Items from a data source

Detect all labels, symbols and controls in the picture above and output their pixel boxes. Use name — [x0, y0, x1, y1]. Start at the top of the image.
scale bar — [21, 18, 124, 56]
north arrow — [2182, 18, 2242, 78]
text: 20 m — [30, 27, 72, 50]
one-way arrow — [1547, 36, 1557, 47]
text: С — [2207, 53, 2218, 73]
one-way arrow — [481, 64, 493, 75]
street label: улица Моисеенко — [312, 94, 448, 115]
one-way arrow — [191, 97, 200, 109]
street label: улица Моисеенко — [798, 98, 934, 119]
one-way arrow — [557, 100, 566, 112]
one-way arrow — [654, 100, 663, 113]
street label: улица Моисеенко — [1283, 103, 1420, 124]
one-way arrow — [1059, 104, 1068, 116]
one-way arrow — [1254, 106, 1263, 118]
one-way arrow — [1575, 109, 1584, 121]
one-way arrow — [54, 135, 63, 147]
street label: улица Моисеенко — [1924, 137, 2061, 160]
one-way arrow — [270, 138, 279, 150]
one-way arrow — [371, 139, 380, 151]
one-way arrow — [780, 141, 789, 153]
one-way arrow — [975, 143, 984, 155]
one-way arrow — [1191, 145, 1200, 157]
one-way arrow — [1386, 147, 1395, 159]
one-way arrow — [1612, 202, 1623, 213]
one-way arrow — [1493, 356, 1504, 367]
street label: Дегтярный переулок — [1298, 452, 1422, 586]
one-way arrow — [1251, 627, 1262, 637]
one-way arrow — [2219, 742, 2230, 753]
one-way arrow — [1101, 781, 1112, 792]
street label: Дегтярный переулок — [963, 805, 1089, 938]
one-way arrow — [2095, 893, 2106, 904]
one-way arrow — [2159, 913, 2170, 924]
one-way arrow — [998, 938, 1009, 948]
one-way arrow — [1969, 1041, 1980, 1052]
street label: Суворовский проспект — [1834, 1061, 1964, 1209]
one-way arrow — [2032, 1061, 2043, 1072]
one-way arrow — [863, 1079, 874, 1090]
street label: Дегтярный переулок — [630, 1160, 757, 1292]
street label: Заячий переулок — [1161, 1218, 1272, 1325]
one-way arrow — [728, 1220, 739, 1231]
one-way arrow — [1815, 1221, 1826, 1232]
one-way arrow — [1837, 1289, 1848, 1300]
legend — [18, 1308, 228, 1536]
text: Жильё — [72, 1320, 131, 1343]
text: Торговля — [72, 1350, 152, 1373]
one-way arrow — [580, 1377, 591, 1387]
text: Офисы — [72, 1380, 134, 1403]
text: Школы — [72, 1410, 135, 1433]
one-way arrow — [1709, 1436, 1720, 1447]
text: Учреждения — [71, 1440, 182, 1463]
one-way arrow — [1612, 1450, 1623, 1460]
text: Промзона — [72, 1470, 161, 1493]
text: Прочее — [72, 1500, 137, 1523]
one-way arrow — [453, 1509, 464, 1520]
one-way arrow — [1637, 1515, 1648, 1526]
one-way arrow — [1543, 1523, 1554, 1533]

◆ **WHAT THE TASK ASKS**
All records above are to be returned exactly as given.

◆ **RESPONSE BELOW**
Detect all labels, symbols and controls in the picture above and output their pixel boxes. Use name — [x0, y0, x1, y1]. Start at the top of the image.
scale bar — [21, 18, 124, 56]
north arrow — [2182, 18, 2242, 78]
text: 20 m — [30, 27, 72, 50]
one-way arrow — [1547, 36, 1557, 47]
text: С — [2207, 53, 2218, 73]
one-way arrow — [481, 64, 493, 75]
street label: улица Моисеенко — [312, 94, 448, 115]
one-way arrow — [191, 97, 200, 109]
street label: улица Моисеенко — [798, 98, 934, 119]
one-way arrow — [557, 100, 566, 112]
one-way arrow — [654, 100, 663, 113]
street label: улица Моисеенко — [1283, 103, 1420, 124]
one-way arrow — [1059, 104, 1068, 116]
one-way arrow — [1254, 106, 1263, 118]
one-way arrow — [1575, 109, 1584, 121]
one-way arrow — [54, 135, 63, 147]
street label: улица Моисеенко — [1924, 137, 2061, 160]
one-way arrow — [270, 138, 279, 150]
one-way arrow — [371, 139, 380, 151]
one-way arrow — [780, 141, 789, 153]
one-way arrow — [975, 143, 984, 155]
one-way arrow — [1191, 145, 1200, 157]
one-way arrow — [1386, 147, 1395, 159]
one-way arrow — [1612, 202, 1623, 213]
one-way arrow — [1493, 356, 1504, 367]
street label: Дегтярный переулок — [1298, 452, 1422, 586]
one-way arrow — [1251, 627, 1262, 637]
one-way arrow — [2219, 742, 2230, 753]
one-way arrow — [1101, 781, 1112, 792]
street label: Дегтярный переулок — [963, 805, 1089, 938]
one-way arrow — [2095, 893, 2106, 904]
one-way arrow — [2159, 913, 2170, 924]
one-way arrow — [998, 938, 1009, 948]
one-way arrow — [1969, 1041, 1980, 1052]
street label: Суворовский проспект — [1834, 1061, 1964, 1209]
one-way arrow — [2032, 1061, 2043, 1072]
one-way arrow — [863, 1079, 874, 1090]
street label: Дегтярный переулок — [630, 1160, 757, 1292]
street label: Заячий переулок — [1161, 1218, 1272, 1325]
one-way arrow — [728, 1220, 739, 1231]
one-way arrow — [1815, 1221, 1826, 1232]
one-way arrow — [1837, 1289, 1848, 1300]
legend — [18, 1308, 228, 1536]
text: Жильё — [72, 1320, 131, 1343]
text: Торговля — [72, 1350, 152, 1373]
one-way arrow — [580, 1377, 591, 1387]
text: Офисы — [72, 1380, 134, 1403]
text: Школы — [72, 1410, 135, 1433]
one-way arrow — [1709, 1436, 1720, 1447]
text: Учреждения — [71, 1440, 182, 1463]
one-way arrow — [1612, 1450, 1623, 1460]
text: Промзона — [72, 1470, 161, 1493]
text: Прочее — [72, 1500, 137, 1523]
one-way arrow — [453, 1509, 464, 1520]
one-way arrow — [1637, 1515, 1648, 1526]
one-way arrow — [1543, 1523, 1554, 1533]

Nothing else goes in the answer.